Last updated March 8, 2018 at 11:56 am
New mathematical modelling suggests that the crew are to blame.
You’re on a cruise ship with 2,000 people sailing through the warm tropical waters of the Caribbean. There’s an all-you-can-eat self serve buffet. Conditions are perfect. If you’re a norovirus.
A quick search of recent news can find case after case of gastro outbreaks on cruise ships. There’s a current class action case being brought against a company in Australia that has had back to back outbreaks of norovirus between 2016 and 2017.
Cruises provide the perfect conditions for an outbreak
Cruising is a $100 billion a year industry, with about 25 million passengers annually. The problem is that cruise ships are a “perfect storm” for brewing norovirus “gastro” outbreaks, with the semi-closed system of the ship, the shared living and activity spaces and communal eating areas perfect for spreading disease.
Despite the huge economic and health costs of norovirus, estimated at $500 million a year in the US, there’s still not a commercially available vaccine or specific drug treatment.

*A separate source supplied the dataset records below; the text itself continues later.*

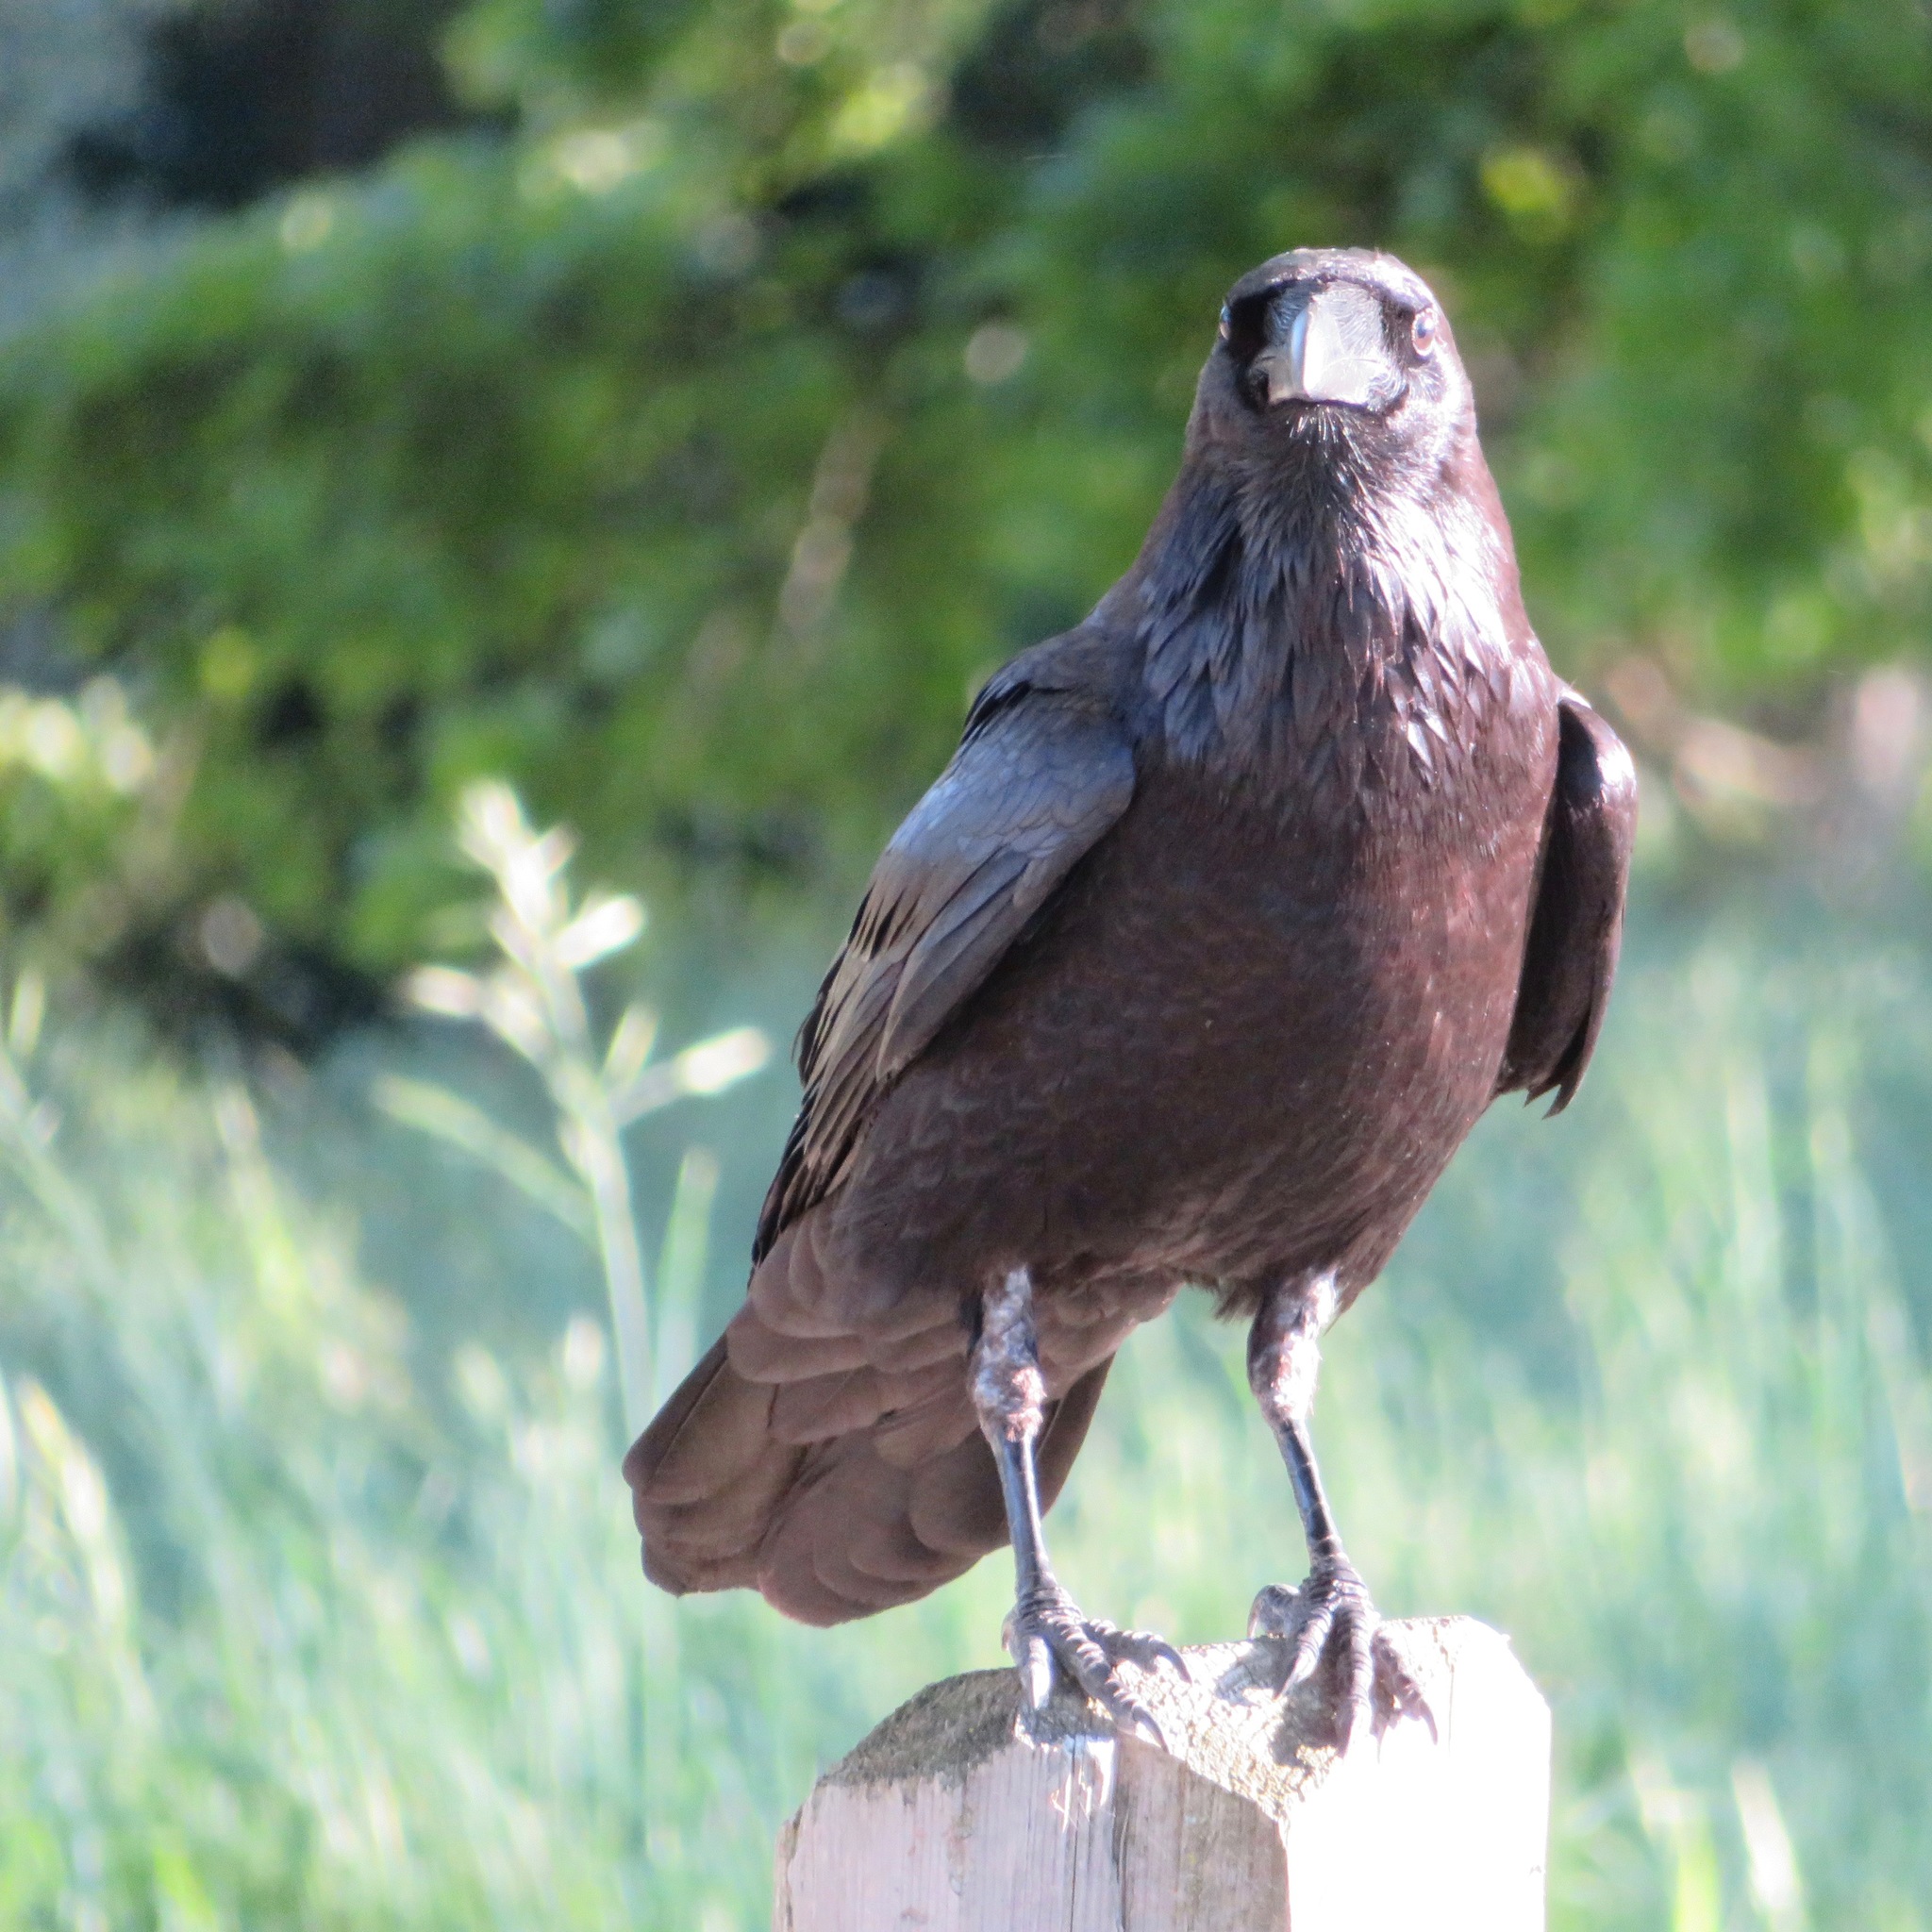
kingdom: Animalia
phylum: Chordata
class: Aves
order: Passeriformes
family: Corvidae
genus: Corvus
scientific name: Corvus corax
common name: Common raven
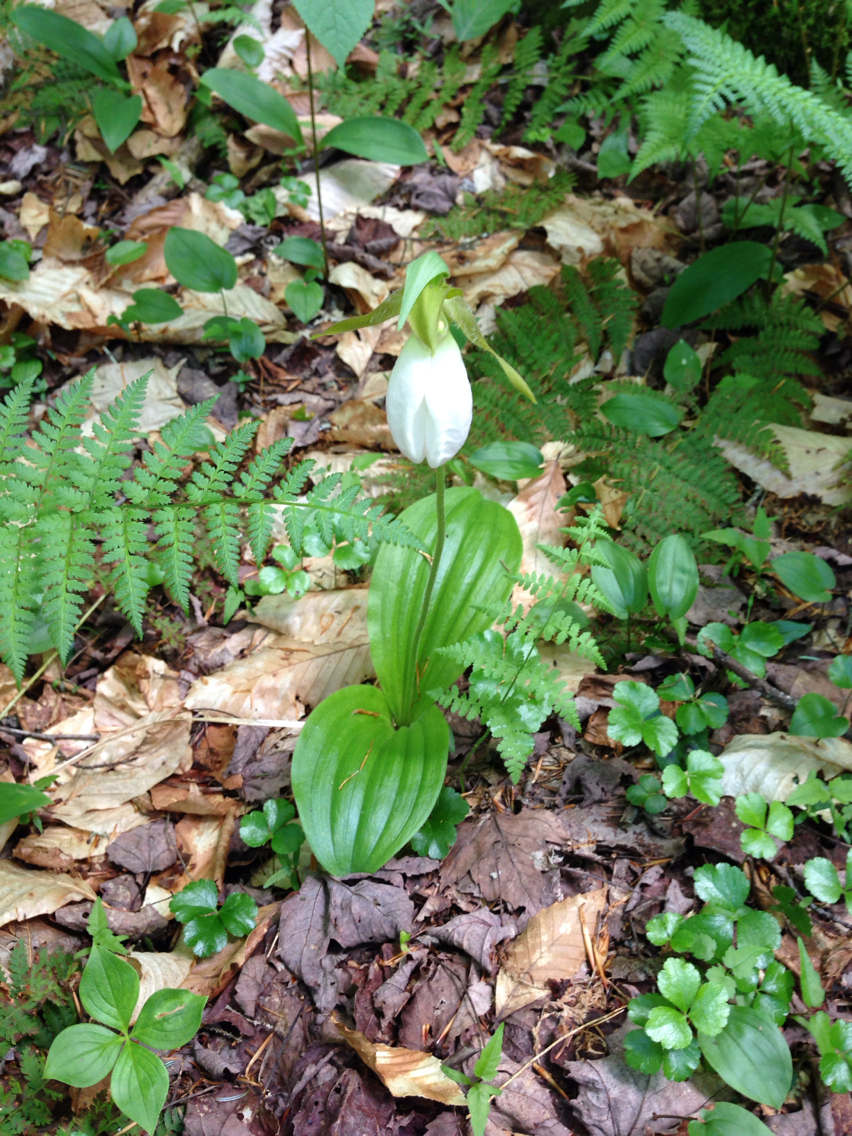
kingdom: Plantae
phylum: Tracheophyta
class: Liliopsida
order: Asparagales
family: Orchidaceae
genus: Cypripedium
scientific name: Cypripedium acaule
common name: Pink lady's-slipper
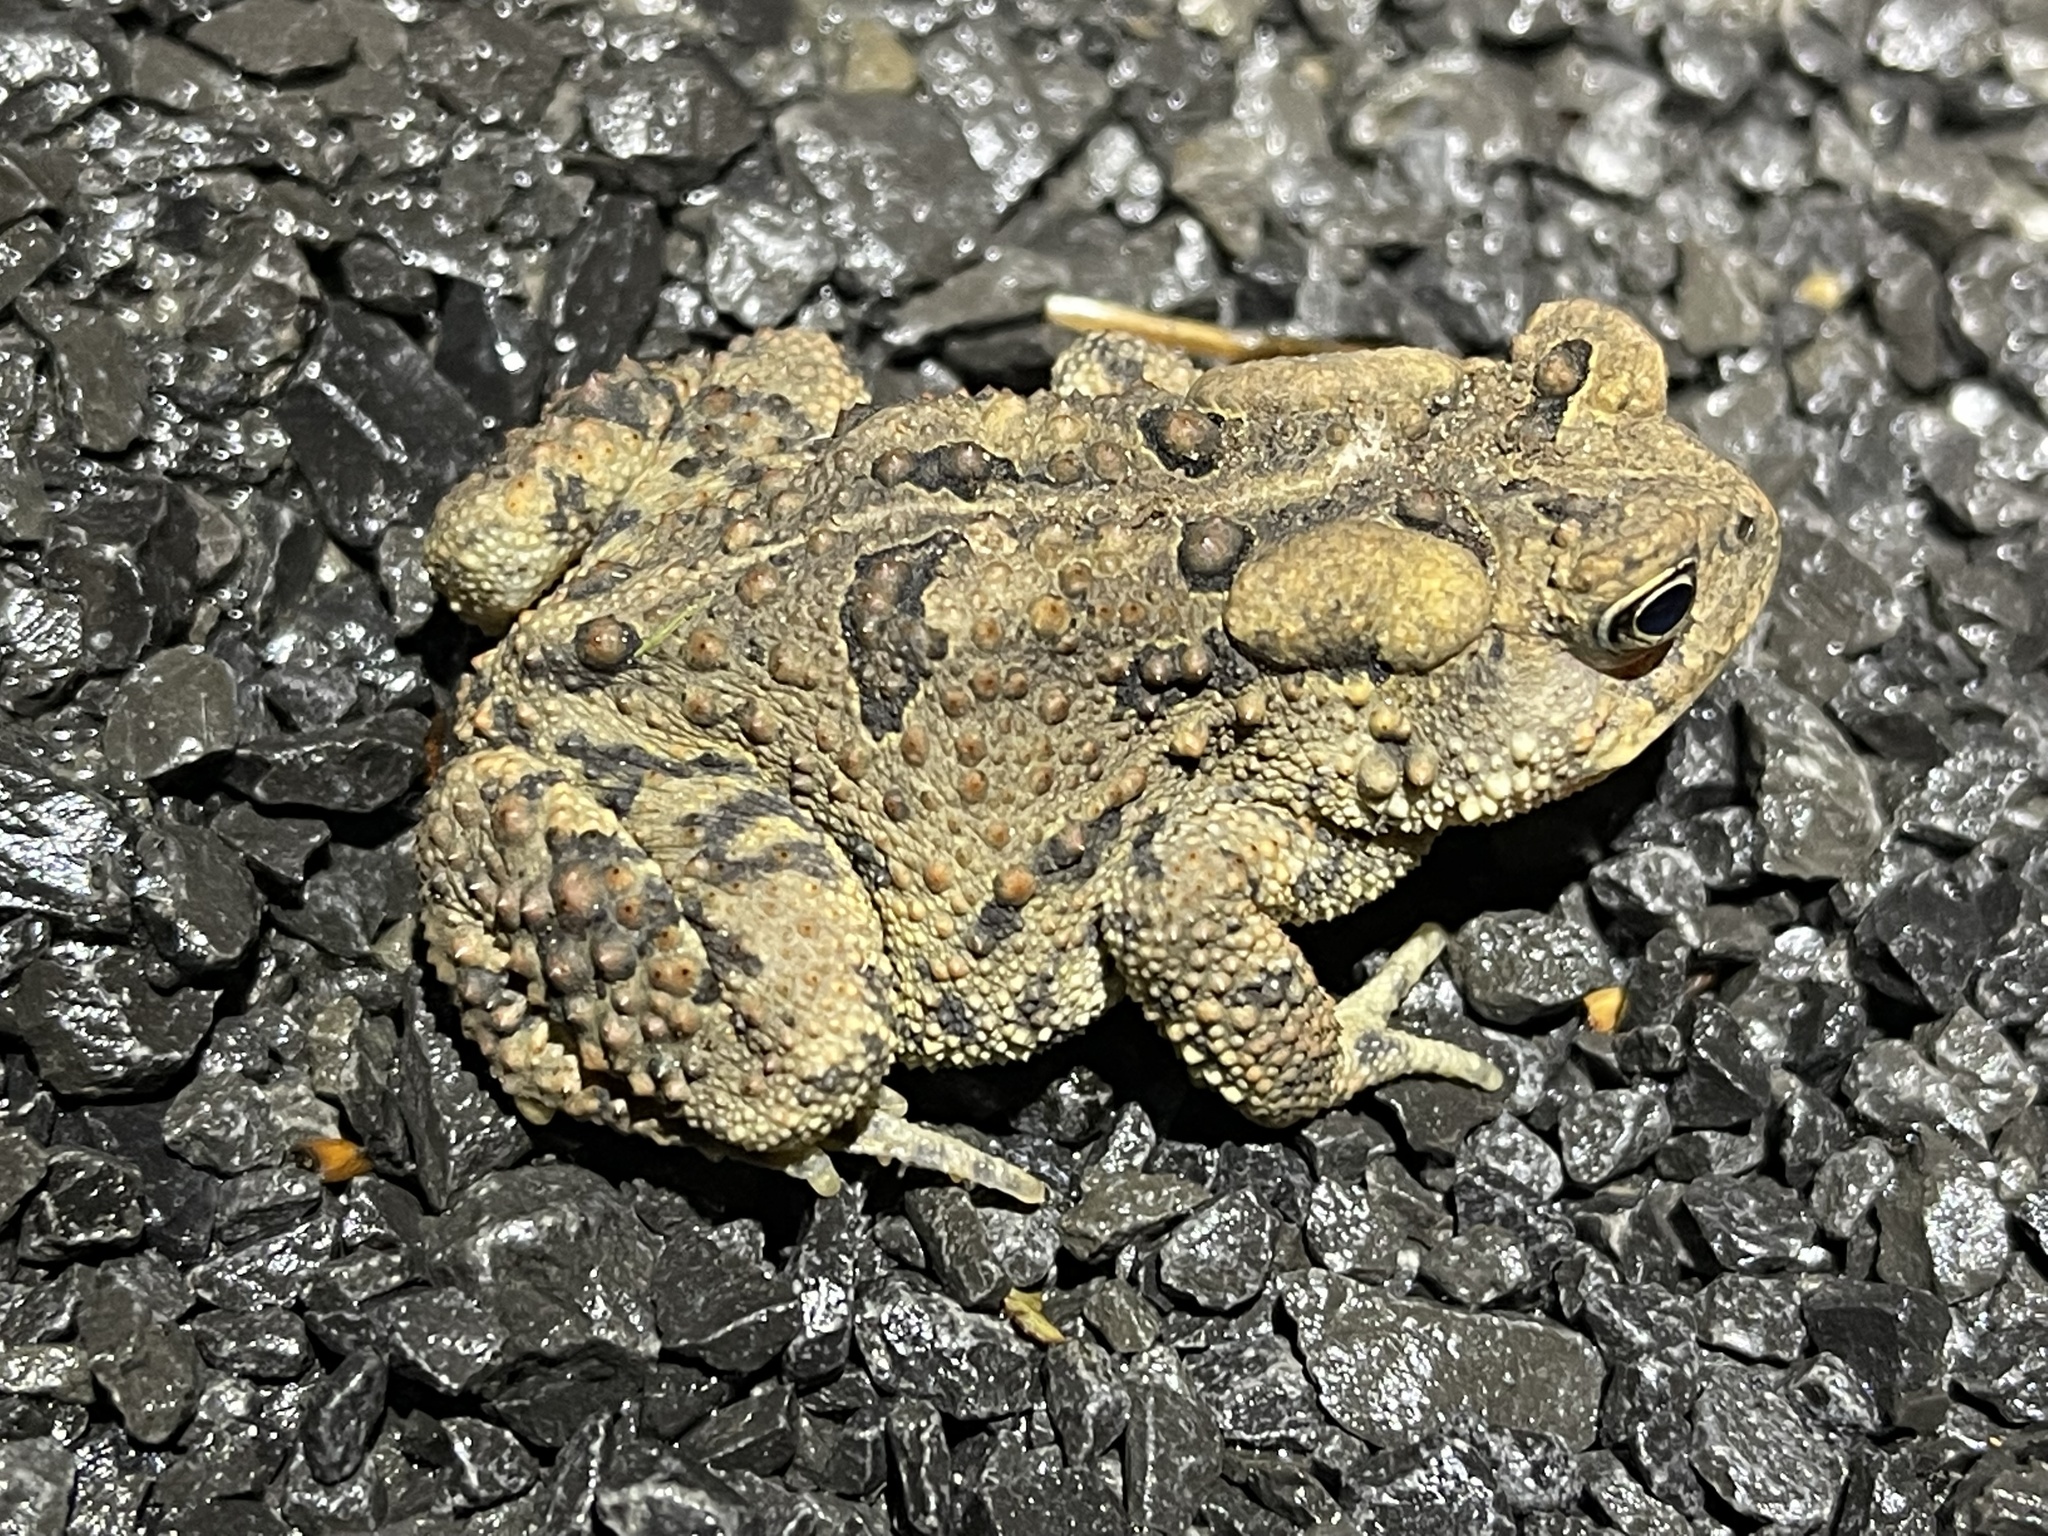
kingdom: Animalia
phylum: Chordata
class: Amphibia
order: Anura
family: Bufonidae
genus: Anaxyrus
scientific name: Anaxyrus americanus
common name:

Prevention remains the best medicine, through good sanitation and hygiene.
Norovirus spreads from person to person
A team of mathematicians from Arizona State University used data from a cruise ship outbreak in the early 2000’s that sickened almost 600 people to model how norovirus spreads. There were two cruises, but the crew remained the same between cruises. Norovirus outbreaks, caused by the same strain of virus, occurred in both cruises.
“Our model indicates that person-to-person contact is the primary mode of transmission,” says Sherry Towers, the study’s lead author.
Related: How to avoid norovirus
The model also showed that the crew were acting as a reservoir for infection, triggering new outbreaks when a fresh batch of passengers embarked. The authors point out that the model suggests that only 57% of the crew affected seek treatment for norovirus, for fear of missing out on wages if they report feeling ill and then being isolated.
Isolating infected people can help reduce the size of an outbreak, but is not enough to stop one completely. In reality, there is usually some time before people start feeling ill and actually going into a quarantine situation.
Similarly, keeping things clean is important, but for norovirus it’s just not enough. It only takes a few virus particles to cause an infection. Wiping surfaces with detergent can just serve to move virus particles around rather than killing or removing them. The model used in this study showed that even in the perfect case scenario where you could clean everything to the point it did actually eliminate all the virus from the environment you’d reduce the rate of infection from the first to subsequent cruises by 3-59%.
Wash your hands!
The solution is a simple idea – just wash your hands. The most disturbing part of the faecal-oral route, apart from it’s name, is the fact that it’s usually your hands that get the bugs from the one location to the other.
The studies authors point out that “passengers with a lackadaisical attitude towards hand hygiene were more likely to be infected with norovirus during an outbreak.”
Previous norovirus outbreaks at scout jamborees where they implement strict handwashing protocols reduced the infection transmission by 85%.
“However, unlike children at a jamboree, who can be forced by adult authorities to wash their hands before eating, overcoming long-standing poor hygiene habits among some adults on a cruise ship can be quite a challenge” write the authors.
So don’t be that person that doesn’t wash their hands after using the bathroom. Previous research has shown that the public are terrible at handwashing hygiene, for example one study finding that only 61% of women and 37% of men washed their hands with soap after using the toilet.
The authors suggest you scrub up with warm soapy water for at least 20 seconds before eating food, as well as after using the toilet or touching a potentially contaminated surface.
“When your mother told you to always wash your hands before coming to the dinner table,” says Towers, “she was right.”
This research appeared in Royal Society Open Science.